Capacity planning is a fact of life for network operators. Hit a traffic threshold target, and you’d better have an upgrade plan in place and ready to implement before demand outstrips supply. Sometimes that plan means splitting up a service group. Sometimes it means adding a 10Gig pipe to increase capacity over a particular link. The right upgrade strategy, however, depends not only on the volume of traffic crossing your network, but also the type. As a network operator, you need to be able to measure both variables on an ongoing basis.
There are two reasons to monitor the composition of your network traffic. First, you need to understand the return on any network investment. For example, if you're spending money as a wireless carrier to install LTE, it's important to know if that 4G network is getting used. If it is, you know that the investment is worthwhile, but also that as the percentage of LTE traffic goes up, you can begin to re-farm the spectrum from older-generation networks to support 4G growth.
Second, understanding the type of traffic on your network can help you figure out how to adapt your monetization strategy. You can change your pricing structure, begin charging for a particular feature, or even negotiate new peering agreements – as in the case of pay-TV providers and Netflix.

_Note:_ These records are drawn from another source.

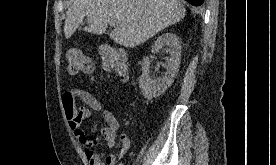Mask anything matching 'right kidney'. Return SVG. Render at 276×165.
Listing matches in <instances>:
<instances>
[{
  "label": "right kidney",
  "mask_w": 276,
  "mask_h": 165,
  "mask_svg": "<svg viewBox=\"0 0 276 165\" xmlns=\"http://www.w3.org/2000/svg\"><path fill=\"white\" fill-rule=\"evenodd\" d=\"M160 49H166L170 54L169 59L164 64L166 69L164 76L152 80L149 75V57H144L142 62V75L139 78V87L143 96L148 100L160 97L172 85L179 71L182 49L179 37L173 33L161 35L152 46V52H158Z\"/></svg>",
  "instance_id": "ca27d5eb"
}]
</instances>
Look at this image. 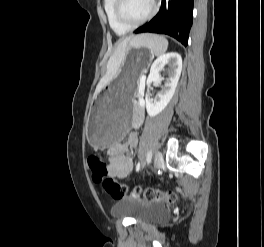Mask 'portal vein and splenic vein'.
<instances>
[{
    "instance_id": "18ae733b",
    "label": "portal vein and splenic vein",
    "mask_w": 264,
    "mask_h": 247,
    "mask_svg": "<svg viewBox=\"0 0 264 247\" xmlns=\"http://www.w3.org/2000/svg\"><path fill=\"white\" fill-rule=\"evenodd\" d=\"M145 79H146V76H145L144 74H142V75L140 76V81L143 82Z\"/></svg>"
}]
</instances>
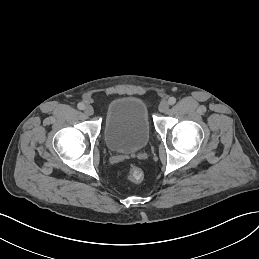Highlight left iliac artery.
I'll return each mask as SVG.
<instances>
[{
    "instance_id": "1",
    "label": "left iliac artery",
    "mask_w": 259,
    "mask_h": 259,
    "mask_svg": "<svg viewBox=\"0 0 259 259\" xmlns=\"http://www.w3.org/2000/svg\"><path fill=\"white\" fill-rule=\"evenodd\" d=\"M168 103H169V105L175 104V103H176V98H175V97H170V98L168 99Z\"/></svg>"
}]
</instances>
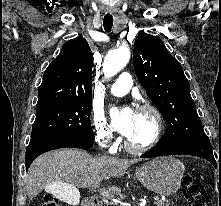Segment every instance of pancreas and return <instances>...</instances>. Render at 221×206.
Here are the masks:
<instances>
[{
  "mask_svg": "<svg viewBox=\"0 0 221 206\" xmlns=\"http://www.w3.org/2000/svg\"><path fill=\"white\" fill-rule=\"evenodd\" d=\"M156 206H170L169 201H157Z\"/></svg>",
  "mask_w": 221,
  "mask_h": 206,
  "instance_id": "obj_1",
  "label": "pancreas"
}]
</instances>
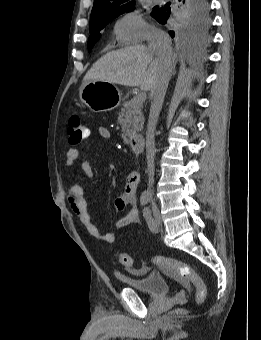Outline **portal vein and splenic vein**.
Segmentation results:
<instances>
[{"label":"portal vein and splenic vein","instance_id":"18ae733b","mask_svg":"<svg viewBox=\"0 0 261 340\" xmlns=\"http://www.w3.org/2000/svg\"><path fill=\"white\" fill-rule=\"evenodd\" d=\"M145 100H146V93H145V92L136 95V96L132 99V101H133L134 104H141V103H143Z\"/></svg>","mask_w":261,"mask_h":340}]
</instances>
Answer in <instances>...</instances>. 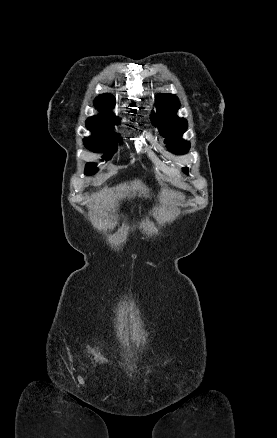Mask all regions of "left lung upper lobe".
Here are the masks:
<instances>
[{
  "instance_id": "5c2ea615",
  "label": "left lung upper lobe",
  "mask_w": 277,
  "mask_h": 438,
  "mask_svg": "<svg viewBox=\"0 0 277 438\" xmlns=\"http://www.w3.org/2000/svg\"><path fill=\"white\" fill-rule=\"evenodd\" d=\"M155 105L157 113H153L150 118L160 133L167 137V149L178 155L187 153L190 144L181 138L187 129V121L176 115L180 107L178 98L173 94H158ZM183 171L188 173L187 168H183Z\"/></svg>"
}]
</instances>
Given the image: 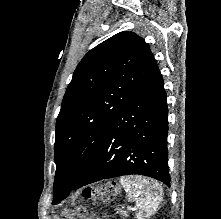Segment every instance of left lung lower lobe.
Returning a JSON list of instances; mask_svg holds the SVG:
<instances>
[{
    "instance_id": "1",
    "label": "left lung lower lobe",
    "mask_w": 221,
    "mask_h": 219,
    "mask_svg": "<svg viewBox=\"0 0 221 219\" xmlns=\"http://www.w3.org/2000/svg\"><path fill=\"white\" fill-rule=\"evenodd\" d=\"M163 85L155 63L142 87L114 119L100 149L73 189L130 174L149 176L169 186L168 110Z\"/></svg>"
}]
</instances>
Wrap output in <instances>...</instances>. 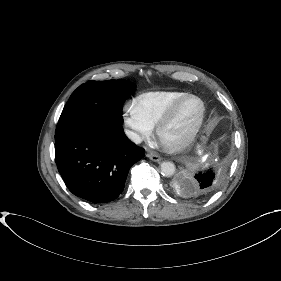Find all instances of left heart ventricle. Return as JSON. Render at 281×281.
Listing matches in <instances>:
<instances>
[{
	"label": "left heart ventricle",
	"instance_id": "1",
	"mask_svg": "<svg viewBox=\"0 0 281 281\" xmlns=\"http://www.w3.org/2000/svg\"><path fill=\"white\" fill-rule=\"evenodd\" d=\"M200 114V104L196 100L187 101L178 111L171 124L165 129L163 138L166 142H177L193 128Z\"/></svg>",
	"mask_w": 281,
	"mask_h": 281
}]
</instances>
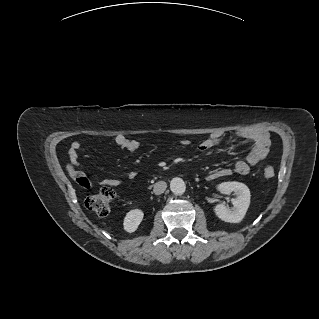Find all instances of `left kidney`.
Segmentation results:
<instances>
[{
	"instance_id": "obj_1",
	"label": "left kidney",
	"mask_w": 319,
	"mask_h": 319,
	"mask_svg": "<svg viewBox=\"0 0 319 319\" xmlns=\"http://www.w3.org/2000/svg\"><path fill=\"white\" fill-rule=\"evenodd\" d=\"M217 189L223 194L235 193L236 198L232 199L233 207L229 208L225 204H217L214 207L216 216L229 223H239L244 218L250 205V190L240 182H223L218 185Z\"/></svg>"
}]
</instances>
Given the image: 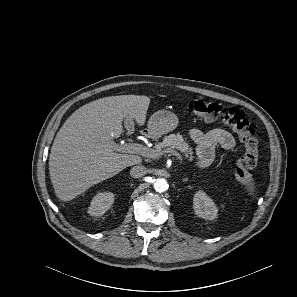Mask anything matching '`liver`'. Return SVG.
I'll return each mask as SVG.
<instances>
[{
    "label": "liver",
    "mask_w": 297,
    "mask_h": 297,
    "mask_svg": "<svg viewBox=\"0 0 297 297\" xmlns=\"http://www.w3.org/2000/svg\"><path fill=\"white\" fill-rule=\"evenodd\" d=\"M150 98L119 95L97 99L77 109L62 125L49 156L50 179L56 196L70 201L91 186L126 167L140 164L138 155L116 152L125 118L145 124Z\"/></svg>",
    "instance_id": "6515ba94"
}]
</instances>
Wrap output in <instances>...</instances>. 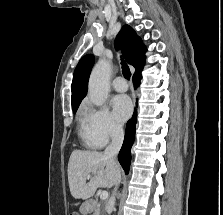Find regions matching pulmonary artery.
Masks as SVG:
<instances>
[{"label": "pulmonary artery", "mask_w": 223, "mask_h": 215, "mask_svg": "<svg viewBox=\"0 0 223 215\" xmlns=\"http://www.w3.org/2000/svg\"><path fill=\"white\" fill-rule=\"evenodd\" d=\"M112 86L117 91H126L128 89L127 81L123 77H117L113 80Z\"/></svg>", "instance_id": "e3ab8cb5"}]
</instances>
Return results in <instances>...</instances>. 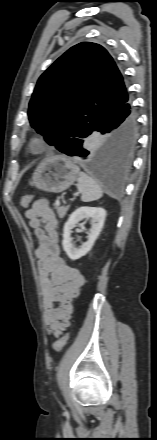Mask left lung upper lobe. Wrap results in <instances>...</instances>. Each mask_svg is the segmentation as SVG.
Listing matches in <instances>:
<instances>
[{"label":"left lung upper lobe","instance_id":"5c2ea615","mask_svg":"<svg viewBox=\"0 0 157 440\" xmlns=\"http://www.w3.org/2000/svg\"><path fill=\"white\" fill-rule=\"evenodd\" d=\"M127 96L123 77L106 49L82 42L38 79L29 103L30 125L64 153L90 135L99 119Z\"/></svg>","mask_w":157,"mask_h":440}]
</instances>
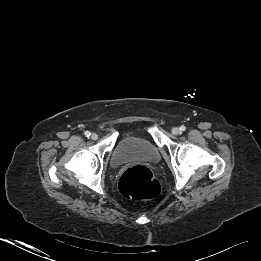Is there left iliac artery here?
I'll return each mask as SVG.
<instances>
[{"label": "left iliac artery", "mask_w": 261, "mask_h": 261, "mask_svg": "<svg viewBox=\"0 0 261 261\" xmlns=\"http://www.w3.org/2000/svg\"><path fill=\"white\" fill-rule=\"evenodd\" d=\"M180 130H181V131H185V130H186V127H185L184 125H182V126L180 127Z\"/></svg>", "instance_id": "1"}]
</instances>
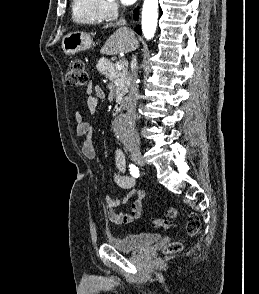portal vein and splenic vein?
I'll list each match as a JSON object with an SVG mask.
<instances>
[{
    "instance_id": "portal-vein-and-splenic-vein-1",
    "label": "portal vein and splenic vein",
    "mask_w": 259,
    "mask_h": 294,
    "mask_svg": "<svg viewBox=\"0 0 259 294\" xmlns=\"http://www.w3.org/2000/svg\"><path fill=\"white\" fill-rule=\"evenodd\" d=\"M124 68V63L122 61H118L116 63V69L117 70H122Z\"/></svg>"
}]
</instances>
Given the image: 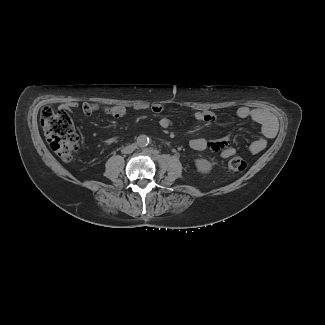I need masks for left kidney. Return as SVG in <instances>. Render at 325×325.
<instances>
[{"label": "left kidney", "mask_w": 325, "mask_h": 325, "mask_svg": "<svg viewBox=\"0 0 325 325\" xmlns=\"http://www.w3.org/2000/svg\"><path fill=\"white\" fill-rule=\"evenodd\" d=\"M195 165L198 172L203 174L209 173L212 169V164L206 159H196Z\"/></svg>", "instance_id": "left-kidney-1"}]
</instances>
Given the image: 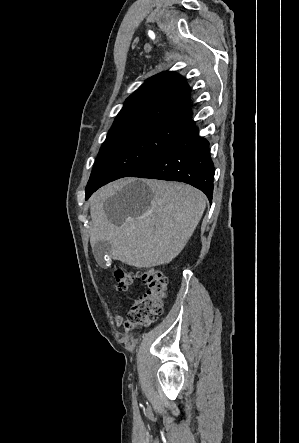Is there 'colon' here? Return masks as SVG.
Instances as JSON below:
<instances>
[{"label":"colon","mask_w":299,"mask_h":443,"mask_svg":"<svg viewBox=\"0 0 299 443\" xmlns=\"http://www.w3.org/2000/svg\"><path fill=\"white\" fill-rule=\"evenodd\" d=\"M114 275L116 289L121 292H127L137 276L127 271L124 266L116 269ZM139 275L146 285V290L129 305L125 323L127 330L148 326L154 323L163 312V301L166 298L167 288L166 276L154 268L146 269Z\"/></svg>","instance_id":"colon-1"}]
</instances>
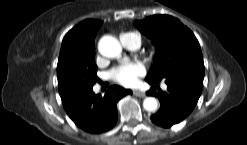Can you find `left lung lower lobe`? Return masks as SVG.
Returning a JSON list of instances; mask_svg holds the SVG:
<instances>
[{
	"label": "left lung lower lobe",
	"instance_id": "1",
	"mask_svg": "<svg viewBox=\"0 0 247 145\" xmlns=\"http://www.w3.org/2000/svg\"><path fill=\"white\" fill-rule=\"evenodd\" d=\"M154 83L158 88L160 81ZM167 91L157 92L152 87L146 94L158 97L161 103L159 111L151 116L153 123L161 127H171L185 119L194 109L202 92L203 81L185 75H173L165 78Z\"/></svg>",
	"mask_w": 247,
	"mask_h": 145
}]
</instances>
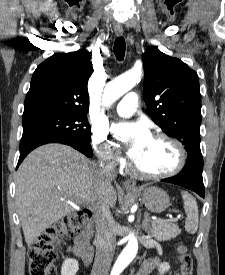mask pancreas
<instances>
[{
  "label": "pancreas",
  "mask_w": 225,
  "mask_h": 275,
  "mask_svg": "<svg viewBox=\"0 0 225 275\" xmlns=\"http://www.w3.org/2000/svg\"><path fill=\"white\" fill-rule=\"evenodd\" d=\"M148 232L152 233L157 241H167L177 237L181 230L176 224L169 221L155 220L151 222Z\"/></svg>",
  "instance_id": "pancreas-1"
}]
</instances>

There are a number of different ways to break down traffic type. A few use-case examples include:
- Tracking usage among different wireless frequency bands
- Monitoring the relative growth or decline of SMS traffic versus data traffic
- Recording the amount of bandwidth consumed by streaming video applications
Knowing the amount of traffic on your network is important for capacity planning, but, as a tool, that particular metric is a blunt instrument. By also monitoring traffic type, you can create more sophisticated capacity planning models that help you save money and even discover new revenue opportunities.